**Request:** Summarize the report on the Glenn Beck rally in two sentences.

Glenn Beck held a massive rally at the Lincoln Memorial on Saturday, with hundreds of thousands* of people--ralliers themselves will tell you over a million--packed in around the Reflecting Pool and spilling over into adjacent fields, sitting on the ledges of the World War II Memorial, shouted away from their perches by monument volunteers, and watching jumbotrons from as far away as the Washington monument--all there to witness Beck's powerful gusts of idea and prayer on the 47th anniversary of Dr. Martin Luther King, Jr.'s "I have a dream" speech.
Surprisingly, Beck's rally wasn't
a political event.
The last time this many Tea Partiers could be found anywhere near the Mall, it was March, when congressional Democrats were hammering out a health-care compromise. Thousands of protesters shook their signs at the Capitol from all sides, chanting periodically about the health care bill and Nancy Pelosi and how Congress wouldn't listen to them. It was the same day the N-word was allegedly--people dispute this--hurled at black members of Congress. The atmosphere was thick with victimized rage.
Saturday's rally was...different.
I got there around 9:15 a.m., and the place was politically charged, to be sure. DC Metro trains were packed with Beck and Sarah Palin fans heading into the city from far-away hotels at the last stops on the Metro system, where rally-goers had booked rooms at much cheaper rates. People milled about excitedly, having come from all over the country in t-shirts sold by Beck online. Tea Partiers are usually eager to share their views, and this morning they did so in full force.
"Want to know why I'm here?" asked a the first person I talked to--Nick, a 61-year-old retired nurse anesthetist from Sidell, LA in a rally-themed t-shirt--in the line for a port-a-potty off the Mall. Sure, I said. "As Popeye would say, that's alls I can stand and I can't stand no more." What couldn't he stand? "We've got czars running everything." And health care reform. "It was unconstitutional, for one thing."
Cheri, a 52-year-old retired teacher, had come from Oklahoma (26 hours by bus, no stop-over) with a handful of blue-t-shirted members of the Leflore City Tea Party. Her group has incorporated prayer into their meetings, and she describes them as "concerned Christians." President Obama: not so much. Cheri believes, emphatically, that Obama is a Muslim. "Just look at all the things he's done," she tells me, when I ask. "He's not for our God--whose God is he for?"
"I don't believe in peaceful Muslims," she says. "Before you know it, we're gonna be overwhelmed by Muslims."
I probe for reasons, and she cites Obama's address to a gathering in honor of Ramadan at the White House--the one where he seemingly endorsed the Ground Zero mosque. I ask about Cheri's views on climate change, as another lady, of the same group, pokes her finger at my notebook, telling me to "print that!" and not to lie about the event. They don't believe in climate change. A few hundred yards away, closer to the Lincoln Memorial, a "USA!" chant breaks out.
(I only asked a small handful of people whether they think Obama is Muslim--maybe six. Opinions were about 50/50, and I got some well-reasoned answers to the negative, including a 56-year-old, unemployed Catholic named Mike who hails from Raleigh--formerly New Jersey--and who wouldn't mind the least bit if Obama was Muslim.)

**Dataset content:**
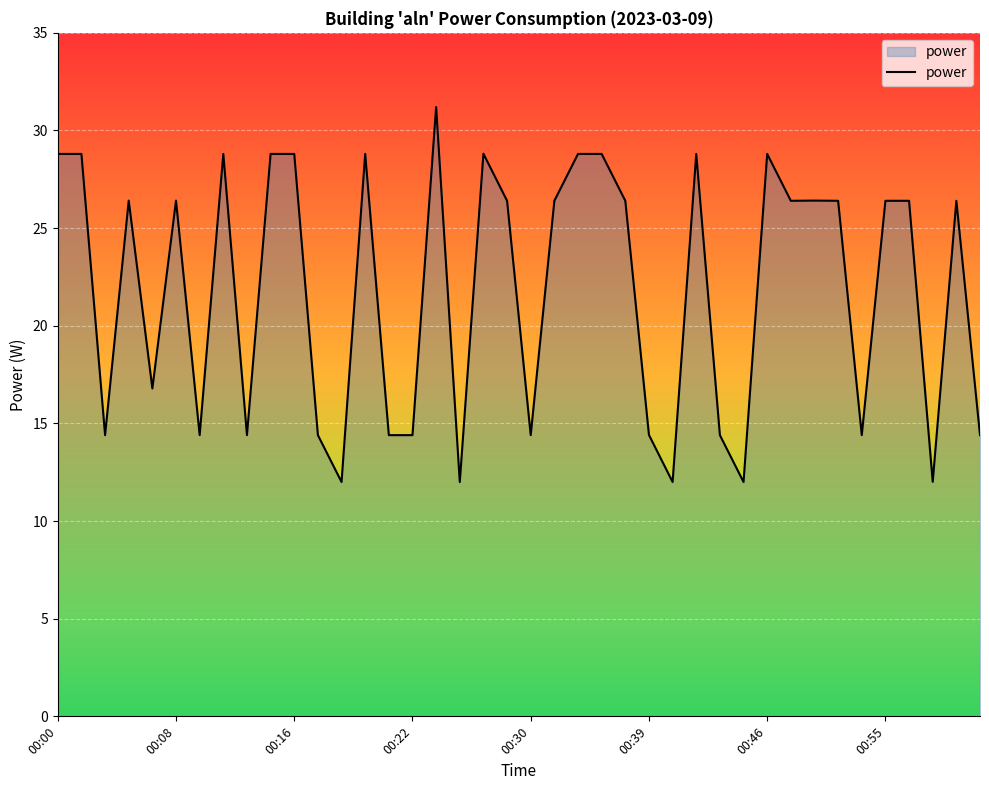

Where does the power series first go above 26?

00:00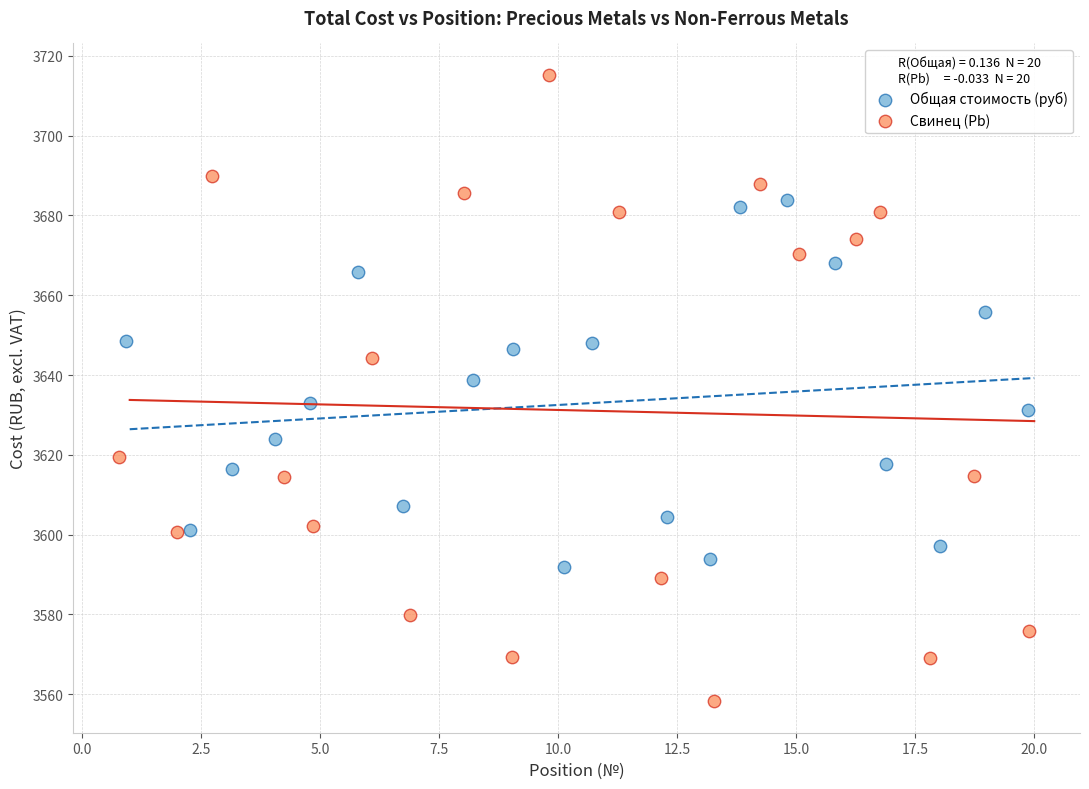

Which series has the largest Y range (max minus min)?

Свинец (Pb)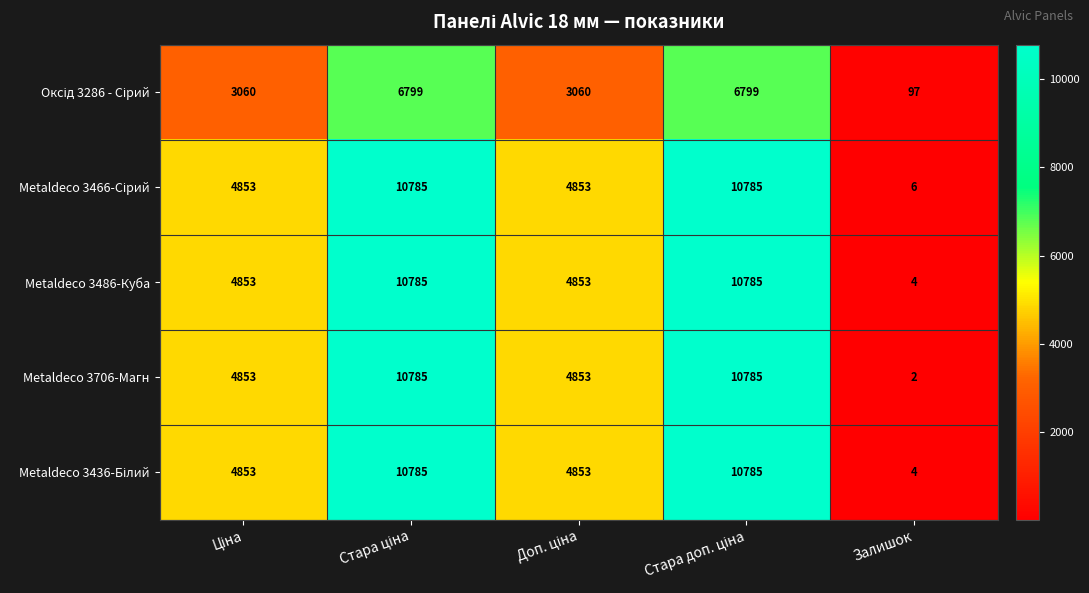

What is the average value of the Metaldeco 3706-Магн series?

6256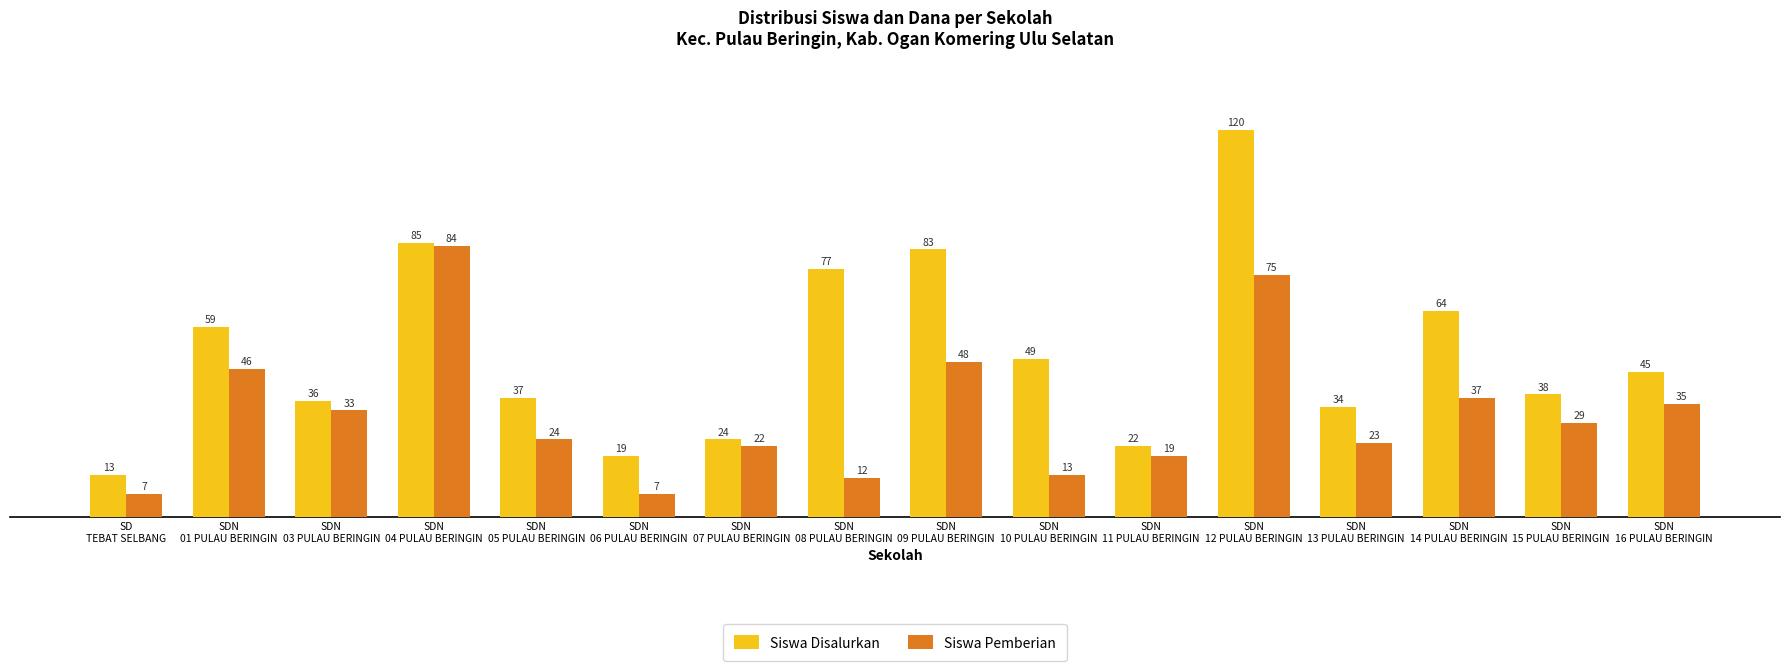

What is the difference between the maximum and minimum values in the Siswa Pemberian series?

77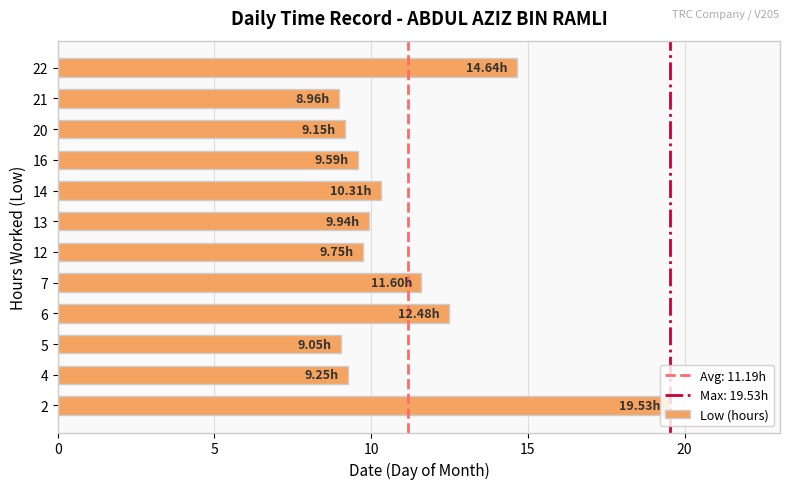

What is the average value?

11.2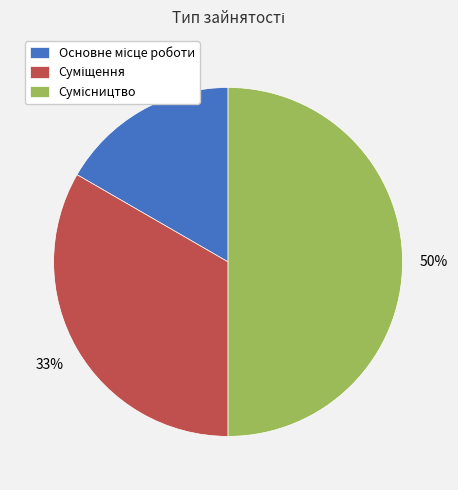

To the nearest percent, what is the difference between the largest and smallest slice percentages?

33%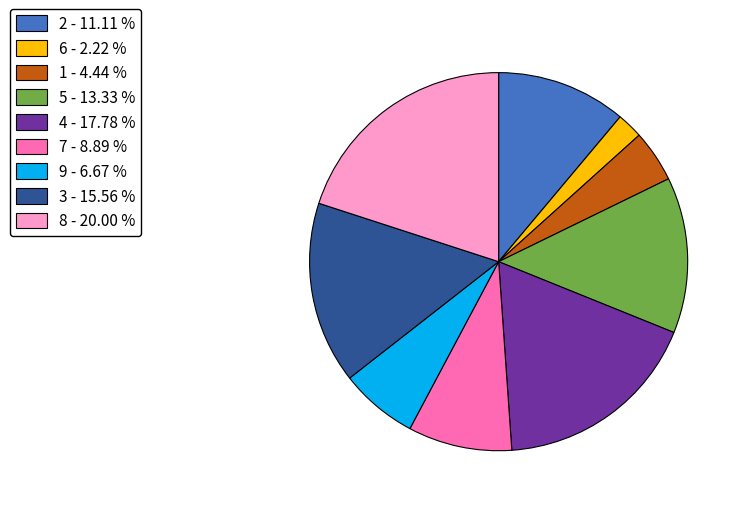

Does 6 - 2.22 % account for over 50% of the chart?

No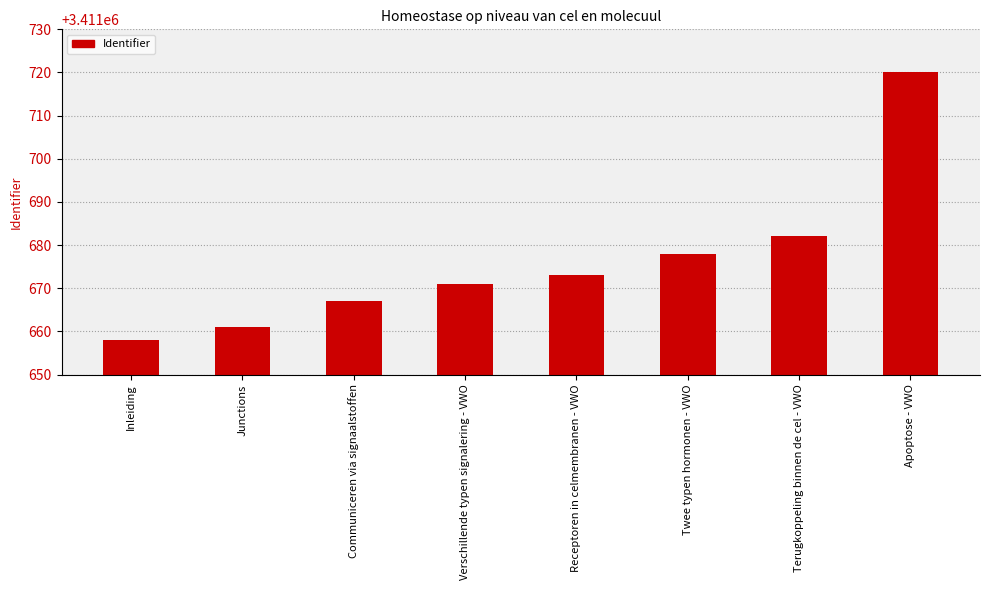

How many series are shown in this chart?

1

**Answer to the problem:** Glenn Beck held a massive rally at the Lincoln Memorial on Saturday, the 47th anniversary of Martin Luther King, Jr.'s "I have a dream" speech, and unlike the March Tea Party protest at the Capitol, which was thick with victimized rage, it was not a political event. Attendees from all over the country eagerly shared their views, including complaints about czars and health care reform, and among the few asked whether President Obama is Muslim, opinions split about evenly.